## WHAT IS NEEDED
Check each line below for the word "Figure" and give the number of lines that have it, nothing more.

## SOURCE DATA
--------
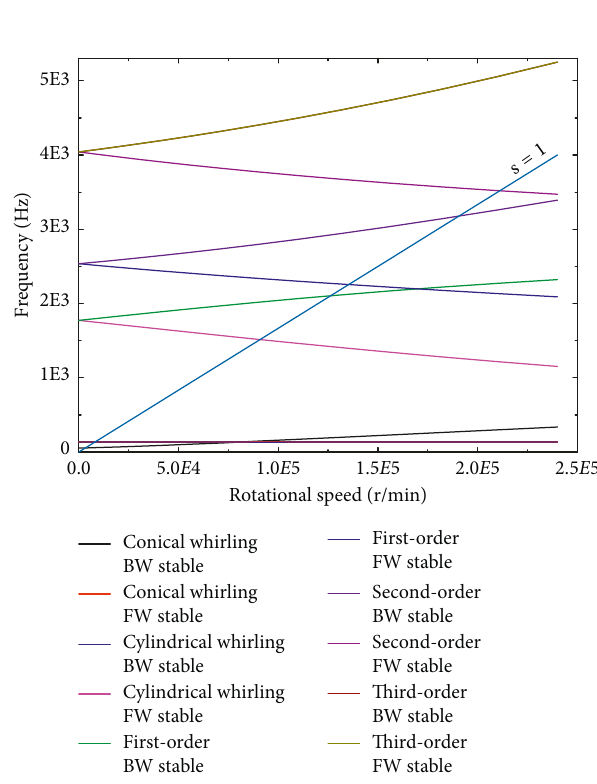
Figure 4: Campbell diagram of ACM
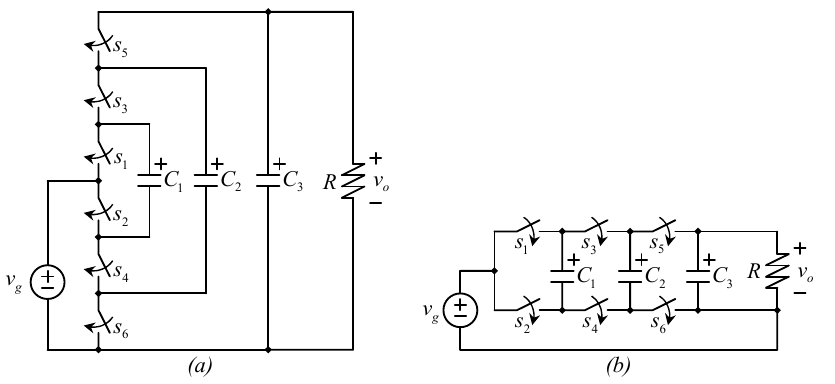
Figure 13. Two common ways of drawing the Flying Capacitor Multilevel Converter (it is the same topology drawn in two different ways), ( a ) drawn in vertical way, ( b ) drawn horizontally.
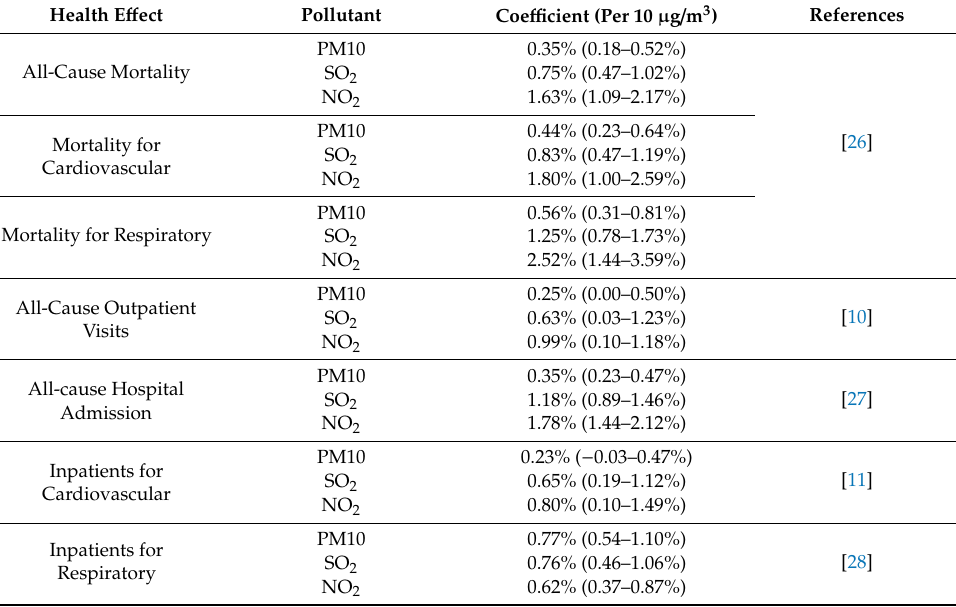
Table 1. Coe ffi cients of health e ff ect caused by ambient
--------
## OUTPUT FOR THIS EXERCISE
2